THE DIFFERENCE BETWEEN BRIBES AND REWARDS

By Silvia4Dogs

I have dogs because I treasure canine companionship.

Prerequisite to that kind of relationship is that my dogs like me; are attentive and seek closeness because they want to, not because I can make them.

The way to a man’s heart is through his stomach, and that’s also true for dogs. My dogs like yummy food, know that I have it and, by association, they like me. Although that makes sense and it works, many dog owners are dead-set against using food rewards. Condescendingly and with micro-expressions of disgust they look down upon us; picturing a pleading and soapy-voiced owner waving a cookie high in the air to bribe roaming Rover into coming. Although those scenes can be observed in every neighborhood and dog park, it has nothing to do with reward-based training and no decent dog pro would ever teach or recommend that.

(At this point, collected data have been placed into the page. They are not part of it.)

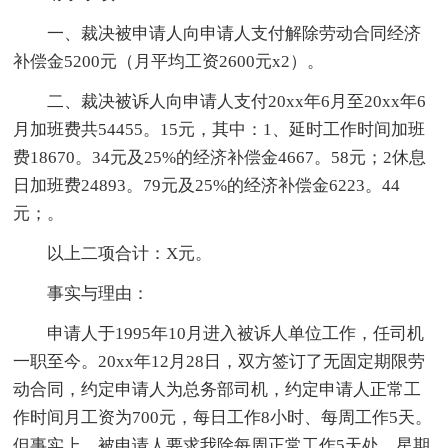
一、裁决被申请人向申请人支付解除劳动合同经济
补偿金5200元（月平均工资2600元x2）。
二、裁决被诉人向申请人支付20xx年6月至20xx年6
月加班费共54455。15元，其中：1、延时工作时间加班
费18670。34元及25%的经济补偿金4667。58元；2休息
日加班费24893。79元及25%的经济补偿金6223。44
元；。
以上二项合计：X元。
事实与理由：
申请人于1995年10月进入被诉人单位工作，任司机
一职至今。20xx年12月28日，双方签订了无固定期限劳
动合同，约定申请人为总务部司机，约定申请人正常工
作时间月工资为700元，每日工作8小时、每周工作5天。
但事实上，被申请人要求我除每周正常工作5天处，星期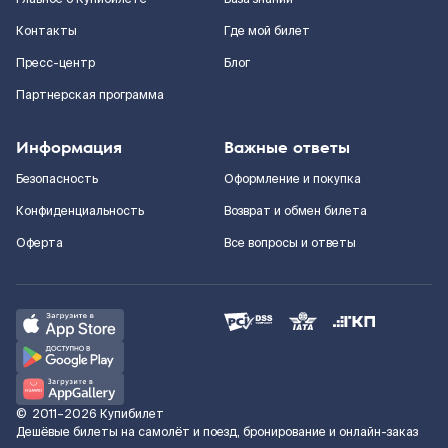
Контакты
Где мой билет
Пресс-центр
Блог
Партнерская программа
Информация
Важные ответы
Безопасность
Оформление и покупка
Конфиденциальность
Возврат и обмен билета
Оферта
Все вопросы и ответы
©
2011–2026
Купибилет
Дешёвые билеты на самолёт и поезд, бронирование и онлайн-заказ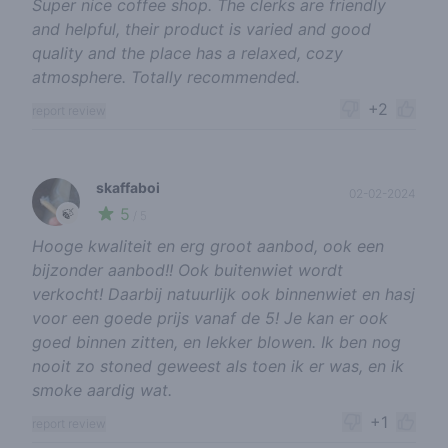
Super nice coffee shop. The clerks are friendly
and helpful, their product is varied and good
quality and the place has a relaxed, cozy
atmosphere. Totally recommended.
+2
report review
skaffaboi
02-02-2024
5
🍃
/ 5
Hooge kwaliteit en erg groot aanbod, ook een
bijzonder aanbod!! Ook buitenwiet wordt
verkocht! Daarbij natuurlijk ook binnenwiet en hasj
voor een goede prijs vanaf de 5! Je kan er ook
goed binnen zitten, en lekker blowen. Ik ben nog
nooit zo stoned geweest als toen ik er was, en ik
smoke aardig wat.
+1
report review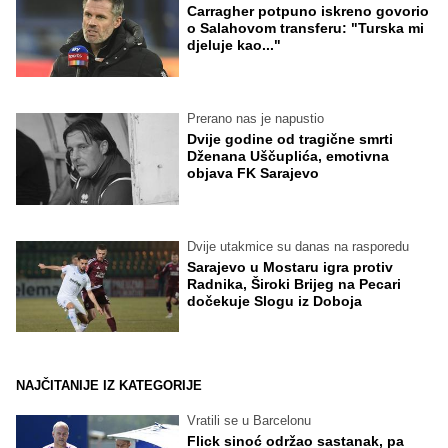
Carragher potpuno iskreno govorio
o Salahovom transferu: "Turska mi
djeluje kao..."
Prerano nas je napustio
Dvije godine od tragične smrti
Dženana Uščuplića, emotivna
objava FK Sarajevo
Dvije utakmice su danas na rasporedu
Sarajevo u Mostaru igra protiv
Radnika, Široki Brijeg na Pecari
dočekuje Slogu iz Doboja
NAJČITANIJE IZ KATEGORIJE
Vratili se u Barcelonu
Flick sinoć održao sastanak, pa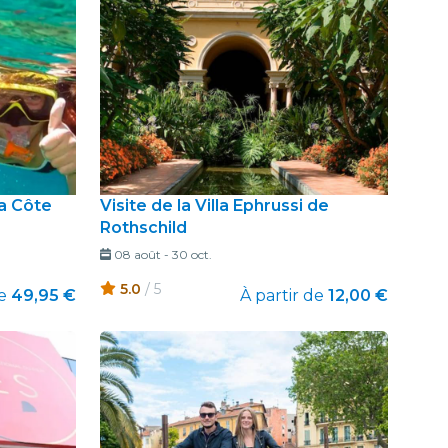
la Côte
Visite de la Villa Ephrussi de
Rothschild
08 août
-
30 oct.
5.0
/ 5
e
49,95 €
À partir de
12,00 €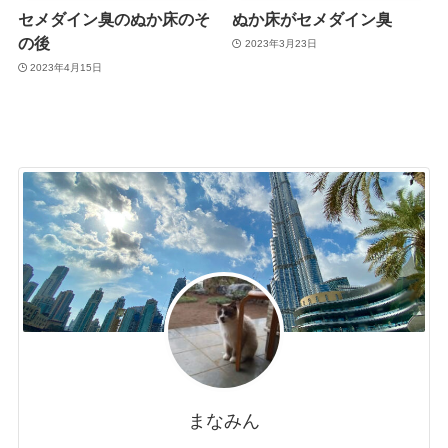
セメダイン臭のぬか床のそ
ぬか床がセメダイン臭
の後
2023年3月23日
2023年4月15日
まなみん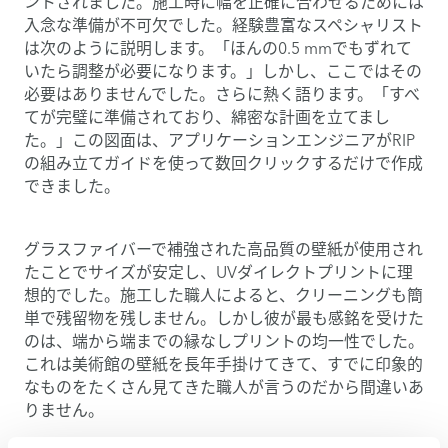
ントされました。施工時に幅を正確に合わせるためには
入念な準備が不可欠でした。経験豊富なスペシャリスト
は次のように説明します。「ほんの0.5 mmでもずれて
いたら調整が必要になります。」しかし、ここではその
必要はありませんでした。さらに熱く語ります。「すべ
てが完璧に準備されており、綿密な計画を立てまし
た。」この図面は、アプリケーションエンジニアがRIP
の組み立てガイドを使って数回クリックするだけで作成
できました。
グラスファイバーで補強された高品質の壁紙が使用され
たことでサイズが安定し、UVダイレクトプリントに理
想的でした。施工した職人によると、クリーニングも簡
単で残留物を残しません。しかし彼が最も感銘を受けた
のは、端から端までの縁なしプリントの均一性でした。
これは美術館の壁紙を長年手掛けてきて、すでに印象的
なものをたくさん見てきた職人が言うのだから間違いあ
りません。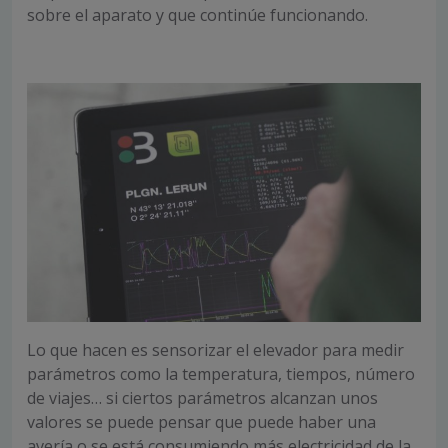
sobre el aparato y que continúe funcionando.
Lo que hacen es sensorizar el elevador para medir
parámetros como la temperatura, tiempos, número
de viajes… si ciertos parámetros alcanzan unos
valores se puede pensar que puede haber una
avería o se está consumiendo más electricidad de la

Bribery is a common practice in the human society. The boss must first flaunt the moolah we could earn, or we wouldn’t show up for work. With our dogs, we can do better. Thanks to the science of operant conditioning, we don’t have to hinge on bribery to convince them to act as we wish; we can use rewards. There is a difference, which makes all the difference in training success and the relationship. Bribery happens before the behavior and no learning takes place, and rewards happen after the behavior and a lot of learning takes place. Bribery has a downside, and rewards only have benefits.

If you swing the bait bag in front of your pooch’s nose to get him to do as you say, you are bribing. Not only will you always have to bribe, but you have to creatively come up with newer and yummier stuff to entice your dog to listen, cause he’ll get bored with the old stuff and you, and will shift his focus to more interesting things in the environment. Like bribed-into-work humans always want a pay raise, bonuses and better benefits.

On the other hand, if you make anything your dog wants conditioned on him behaving in a way you want, you are reinforcing the good behavior. The behavior comes first; the loot after. The difference seems trivial, but it isn’t, because your dog learns that life in paradise only happens if and after he pays attention, obeys and behaves. And, because dogs are selfish opportunists, yours will think of, and offer, more and more behaviors you like. Voila! A reliably well-behaved dog.

Once that becomes your dog’s routine lifestyle, you get away with reinforcing it only once in a while. Your dog likes you not only for all the good life you make possible, but also because a nice doggie gets to go places and do stuff with his owner, and that is bonding companionship.

A friendship most people envision when they get a dog.